--- START ---
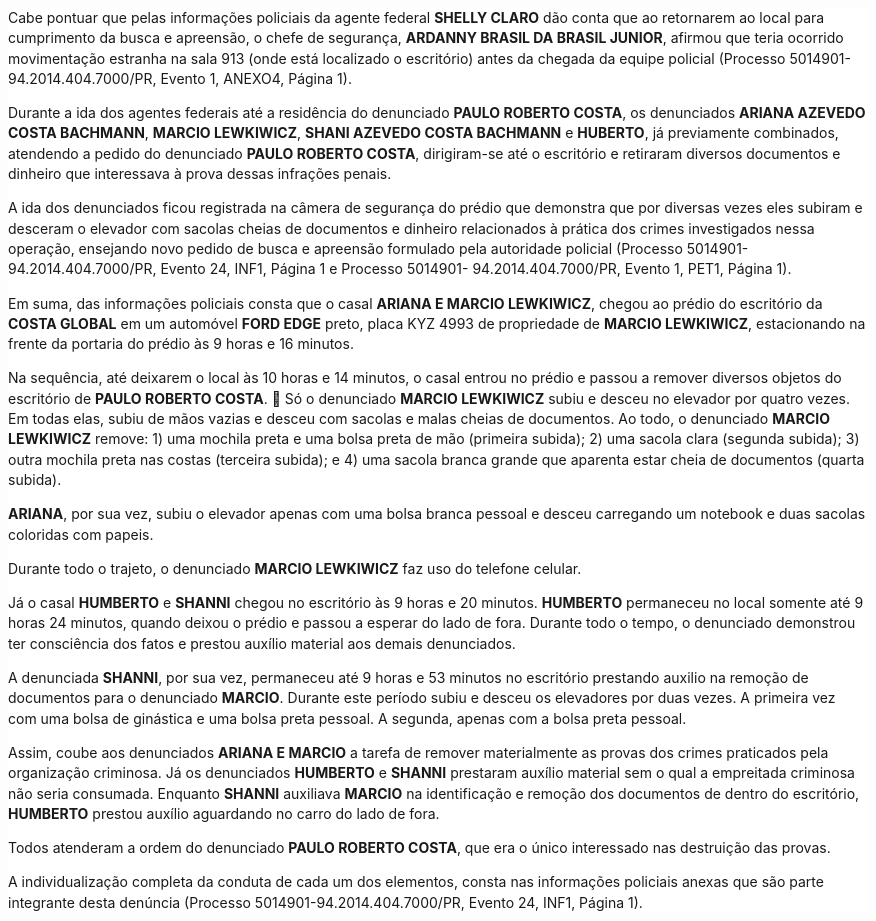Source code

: Cabe pontuar que pelas informações policiais da agente federal **SHELLY CLARO** dão conta que ao retornarem ao local para cumprimento da busca e apreensão, o chefe de segurança, **ARDANNY BRASIL DA BRASIL JUNIOR**, afirmou que teria ocorrido movimentação estranha na sala 913 (onde está localizado o escritório) antes da chegada da equipe policial (Processo 5014901-94.2014.404.7000/PR, Evento 1, ANEXO4, Página 1).

Durante a ida dos agentes federais até a residência do denunciado **PAULO ROBERTO COSTA**, os denunciados **ARIANA AZEVEDO COSTA BACHMANN**, **MARCIO LEWKIWICZ**, **SHANI AZEVEDO COSTA BACHMANN** e **HUBERTO**, já previamente combinados, atendendo a pedido do denunciado **PAULO ROBERTO COSTA**, dirigiram-se até o escritório e retiraram diversos documentos e dinheiro que interessava à prova dessas infrações penais.

A ida dos denunciados ficou registrada na câmera de segurança do prédio que demonstra que por diversas vezes eles subiram e desceram o elevador com sacolas cheias de documentos e dinheiro relacionados à prática dos crimes investigados nessa operação, ensejando novo pedido de busca e apreensão formulado pela autoridade policial (Processo 5014901-94.2014.404.7000/PR, Evento 24, INF1, Página 1 e Processo 5014901- 94.2014.404.7000/PR, Evento 1, PET1, Página 1).

Em suma, das informações policiais consta que o casal **ARIANA E MARCIO LEWKIWICZ**, chegou ao prédio do escritório da **COSTA GLOBAL** em um automóvel **FORD EDGE** preto, placa KYZ 4993 de propriedade de **MARCIO LEWKIWICZ**, estacionando na frente da portaria do prédio às 9 horas e 16 minutos.

Na sequência, até deixarem o local às 10 horas e 14 minutos, o casal entrou no prédio e passou a remover diversos objetos do escritório de **PAULO ROBERTO COSTA**.

Só o denunciado **MARCIO LEWKIWICZ** subiu e desceu no elevador por quatro vezes. Em todas elas, subiu de mãos vazias e desceu com sacolas e malas cheias de documentos. Ao todo, o denunciado **MARCIO LEWKIWICZ** remove: 1) uma mochila preta e uma bolsa preta de mão (primeira subida); 2) uma sacola clara (segunda subida); 3) outra mochila preta nas costas (terceira subida); e 4) uma sacola branca grande que aparenta estar cheia de documentos (quarta subida).

**ARIANA**, por sua vez, subiu o elevador apenas com uma bolsa branca pessoal e desceu carregando um notebook e duas sacolas coloridas com papeis.

Durante todo o trajeto, o denunciado **MARCIO LEWKIWICZ** faz uso do telefone celular.

Já o casal **HUMBERTO** e **SHANNI** chegou no escritório às 9 horas e 20 minutos. **HUMBERTO** permaneceu no local somente até 9 horas 24 minutos, quando deixou o prédio e passou a esperar do lado de fora. Durante todo o tempo, o denunciado demonstrou ter consciência dos fatos e prestou auxílio material aos demais denunciados.

A denunciada **SHANNI**, por sua vez, permaneceu até 9 horas e 53 minutos no escritório prestando auxilio na remoção de documentos para o denunciado **MARCIO**. Durante este período subiu e desceu os elevadores por duas vezes. A primeira vez com uma bolsa de ginástica e uma bolsa preta pessoal. A segunda, apenas com a bolsa preta pessoal.

Assim, coube aos denunciados **ARIANA E MARCIO** a tarefa de remover materialmente as provas dos crimes praticados pela organização criminosa. Já os denunciados **HUMBERTO** e **SHANNI** prestaram auxílio material sem o qual a empreitada criminosa não seria consumada. Enquanto **SHANNI** auxiliava **MARCIO** na identificação e remoção dos documentos de dentro do escritório, **HUMBERTO** prestou auxílio aguardando no carro do lado de fora.

Todos atenderam a ordem do denunciado **PAULO ROBERTO COSTA**, que era o único interessado nas destruição das provas.

A individualização completa da conduta de cada um dos elementos, consta nas informações policiais anexas que são parte integrante desta denúncia (Processo 5014901-94.2014.404.7000/PR, Evento 24, INF1, Página 1).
--- END ---
WHAT THE TASK ASKS -> Reproduce the material above line for line, keeping every word, but leave the pictures out of your answer.

FINAL ANSWER ->
Source code

: Cabe pontuar que pelas informações policiais da agente federal **SHELLY CLARO** dão conta que ao retornarem ao local para cumprimento da busca e apreensão, o chefe de segurança, **ARDANNY BRASIL DA BRASIL JUNIOR**, afirmou que teria ocorrido movimentação estranha na sala 913 (onde está localizado o escritório) antes da chegada da equipe policial (Processo 5014901-94.2014.404.7000/PR, Evento 1, ANEXO4, Página 1).

Durante a ida dos agentes federais até a residência do denunciado **PAULO ROBERTO COSTA**, os denunciados **ARIANA AZEVEDO COSTA BACHMANN**, **MARCIO LEWKIWICZ**, **SHANI AZEVEDO COSTA BACHMANN** e **HUBERTO**, já previamente combinados, atendendo a pedido do denunciado **PAULO ROBERTO COSTA**, dirigiram-se até o escritório e retiraram diversos documentos e dinheiro que interessava à prova dessas infrações penais.

A ida dos denunciados ficou registrada na câmera de segurança do prédio que demonstra que por diversas vezes eles subiram e desceram o elevador com sacolas cheias de documentos e dinheiro relacionados à prática dos crimes investigados nessa operação, ensejando novo pedido de busca e apreensão formulado pela autoridade policial (Processo 5014901-94.2014.404.7000/PR, Evento 24, INF1, Página 1 e Processo 5014901- 94.2014.404.7000/PR, Evento 1, PET1, Página 1).

Em suma, das informações policiais consta que o casal **ARIANA E MARCIO LEWKIWICZ**, chegou ao prédio do escritório da **COSTA GLOBAL** em um automóvel **FORD EDGE** preto, placa KYZ 4993 de propriedade de **MARCIO LEWKIWICZ**, estacionando na frente da portaria do prédio às 9 horas e 16 minutos.

Na sequência, até deixarem o local às 10 horas e 14 minutos, o casal entrou no prédio e passou a remover diversos objetos do escritório de **PAULO ROBERTO COSTA**.

Só o denunciado **MARCIO LEWKIWICZ** subiu e desceu no elevador por quatro vezes. Em todas elas, subiu de mãos vazias e desceu com sacolas e malas cheias de documentos. Ao todo, o denunciado **MARCIO LEWKIWICZ** remove: 1) uma mochila preta e uma bolsa preta de mão (primeira subida); 2) uma sacola clara (segunda subida); 3) outra mochila preta nas costas (terceira subida); e 4) uma sacola branca grande que aparenta estar cheia de documentos (quarta subida).

**ARIANA**, por sua vez, subiu o elevador apenas com uma bolsa branca pessoal e desceu carregando um notebook e duas sacolas coloridas com papeis.

Durante todo o trajeto, o denunciado **MARCIO LEWKIWICZ** faz uso do telefone celular.

Já o casal **HUMBERTO** e **SHANNI** chegou no escritório às 9 horas e 20 minutos. **HUMBERTO** permaneceu no local somente até 9 horas 24 minutos, quando deixou o prédio e passou a esperar do lado de fora. Durante todo o tempo, o denunciado demonstrou ter consciência dos fatos e prestou auxílio material aos demais denunciados.

A denunciada **SHANNI**, por sua vez, permaneceu até 9 horas e 53 minutos no escritório prestando auxilio na remoção de documentos para o denunciado **MARCIO**. Durante este período subiu e desceu os elevadores por duas vezes. A primeira vez com uma bolsa de ginástica e uma bolsa preta pessoal. A segunda, apenas com a bolsa preta pessoal.

Assim, coube aos denunciados **ARIANA E MARCIO** a tarefa de remover materialmente as provas dos crimes praticados pela organização criminosa. Já os denunciados **HUMBERTO** e **SHANNI** prestaram auxílio material sem o qual a empreitada criminosa não seria consumada. Enquanto **SHANNI** auxiliava **MARCIO** na identificação e remoção dos documentos de dentro do escritório, **HUMBERTO** prestou auxílio aguardando no carro do lado de fora.

Todos atenderam a ordem do denunciado **PAULO ROBERTO COSTA**, que era o único interessado nas destruição das provas.

A individualização completa da conduta de cada um dos elementos, consta nas informações policiais anexas que são parte integrante desta denúncia (Processo 5014901-94.2014.404.7000/PR, Evento 24, INF1, Página 1).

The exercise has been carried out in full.